Chapter 12.—What is Meant Under the Name of Fate.
Because they who affirm fate contend that not only actions and events, but, moreover, our very wills themselves depend on the position of the stars at the time in which one is conceived or born; which positions they call “constellations.” But the grace of God stands above not only all stars and all heavens, but, moreover, all angels. In a word, the assertors of fate attribute both men’s good and evil doings and fortunes to fate; but God in the ill fortunes of men follows up their merits with due retribution, while good fortunes He bestows by undeserved grace with a merciful will; doing both the one and the other not according to a temporal conjunction of stars, but according to the eternal and high counsel of His severity and goodness. We see, then, that neither belongs to fate. Here, if you answer that this very benevolence of God, by which He follows not merits, but bestows undeserved benefits with gratuitous bounty, should rather be called “fate,” when the apostle calls this “grace,” saying, “By grace are ye saved through faith; and that not of yourselves, but it is the gift of God; not of works, lest perchance any one should be lifted up,”115 Eph. ii. 8.—do you not consider, do you not perceive that it is not by us that fate is asserted under the name of grace, but it is rather by you that divine grace is called by the name of fate?

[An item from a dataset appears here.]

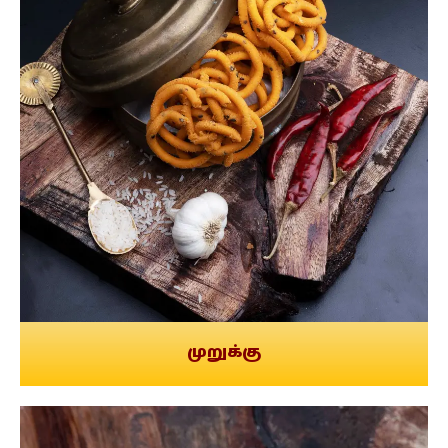
முறுக்கு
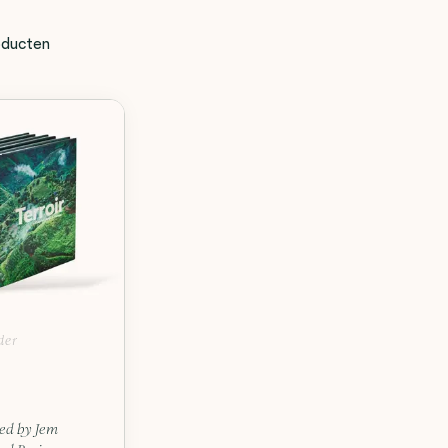
ducten
der
ated by Jem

12. Fatum quippe qui affirmant, de siderum positione ad tempus quo concipitur quisque vel nascitur, quas constellationes vocant, non solum actus et eventa, verum etiam ipsas nostras voluntates pendere contendunt: Dei vero gratia non solum omnia sidera et omnes coelos, verum etiam omnes Angelos supergreditur. Deinde fati assertores et bona et mala hominum fato tribuunt: Deus autem in malis hominum merita eorum debita retributione persequitur, bona vero per indebitam gratiam misericordi voluntate largitur; utrumque faciens non per stellarum temporale consortium, sed per suae severitatis et bonitatis aeternum altumque consilium. Neutrum ergo pertinere videmus ad fatum. Hic si respondetis, hanc ipsam Dei benevolentiam, qua non merita sequitur, sed bona indebita gratuita bonitate largitur, fatum potius esse dicendum: cum hanc Apostolus gratiam vocet, dicens, Gratia salvi facti estis per fidem, et hoc non ex vobis, sed Dei donum est; non ex operibus, ne forte quis extollatur (Ephes. II, 8, 9); nonne attenditis, nonne perspicitis, non a nobis divinae gratiae nomine fatum asseri, sed a vobis potius divinam gratiam fati nomine nuncupari?